ATIVIDADES:
a. No texto sobre o processo de enfermagem, quantas etapas tinha o modelo proposto por Horta?
b. No texto sobre o processo de enfermagem, troque "paciente" por "usuário" e reescreva o trecho que começa nas palavras "Entretanto, entende-se como" e termina depois de "família ou comunidade3.".
── TEXTO DE LEITURA
Entretanto, entende-se como processo de enfermagem uma seqüência de etapas descritas como coleta de dados, diagnósticos de enfermagem, planejamento, implementação e avaliação, as quais focalizam a individualidade do cuidado através de uma abordagem cientifica de identificação e solução de problemas.

Entre os diversos estudiosos, cita-se Horta, a qual descreveu o processo de enfermagem como a dinâmica das ações sistematizadas e inter-relacionadas, visando a assistência humana. O modelo proposto compreendia seis etapas sistematizadas, denominadas de histórico, diagnóstico, plano assistencial, prescrição, evolução e prognóstico de enfermagem. Estes passos auxiliam o enfermeiro no planejamento da assistência a ser prestada ao paciente, seja ele indivíduo, família ou comunidade3.

Com a aprovação da Lei do Exercício Profissional de Enfermagem, que estabeleceu como atribuição privativa do enfermeiro a prescrição de enfermagem4, o processo de assistência passou a se alvo de preocupação para os profissionais brasileiros. Este fato teve reflexo desde a implementação dos currículos dos cursos de enfermagem das universidades brasileiras, até a necessidade de os serviços de saúde repensarem a forma de sistematização dos atendimentos de enfermagem aos seus clientes. Contudo, a necessidade de se implantar e implementar uma metodologia de cuidar baseada no processo de enfermagem ainda se constitui um grande desafio para os gerentes e toda a equipe.
────
── INFORMAÇÕES FORNECIDAS
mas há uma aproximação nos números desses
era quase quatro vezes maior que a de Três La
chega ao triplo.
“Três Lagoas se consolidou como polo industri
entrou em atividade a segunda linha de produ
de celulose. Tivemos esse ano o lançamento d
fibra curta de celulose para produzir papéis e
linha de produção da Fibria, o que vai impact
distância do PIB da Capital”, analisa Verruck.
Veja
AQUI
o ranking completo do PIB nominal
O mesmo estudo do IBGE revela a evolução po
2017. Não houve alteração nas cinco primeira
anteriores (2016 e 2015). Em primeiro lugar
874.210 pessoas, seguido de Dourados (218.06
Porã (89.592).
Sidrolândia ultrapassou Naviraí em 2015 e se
────
── INFORMAÇÕES FORNECIDAS
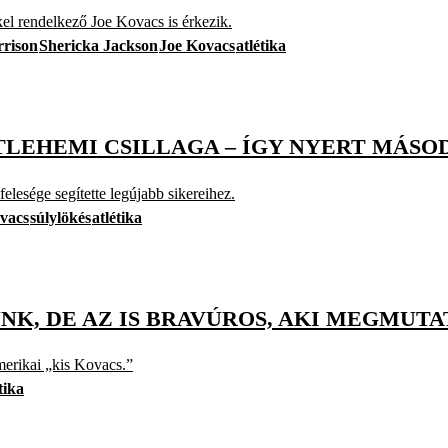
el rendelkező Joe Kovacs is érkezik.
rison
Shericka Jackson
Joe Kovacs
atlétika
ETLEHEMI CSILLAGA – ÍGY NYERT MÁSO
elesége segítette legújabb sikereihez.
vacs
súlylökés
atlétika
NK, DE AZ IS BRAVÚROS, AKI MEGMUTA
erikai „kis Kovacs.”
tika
────
RESPOSTAS POR TAREFA:
a. Seis etapas.

b.
Entretanto, entende-se como processo de enfermagem uma seqüência de etapas descritas como coleta de dados, diagnósticos de enfermagem, planejamento, implementação e avaliação, as quais focalizam a individualidade do cuidado através de uma abordagem cientifica de identificação e solução de problemas.

Entre os diversos estudiosos, cita-se Horta, a qual descreveu o processo de enfermagem como a dinâmica das ações sistematizadas e inter-relacionadas, visando a assistência humana. O modelo proposto compreendia seis etapas sistematizadas, denominadas de histórico, diagnóstico, plano assistencial, prescrição, evolução e prognóstico de enfermagem. Estes passos auxiliam o enfermeiro no planejamento da assistência a ser prestada ao usuário, seja ele indivíduo, família ou comunidade3.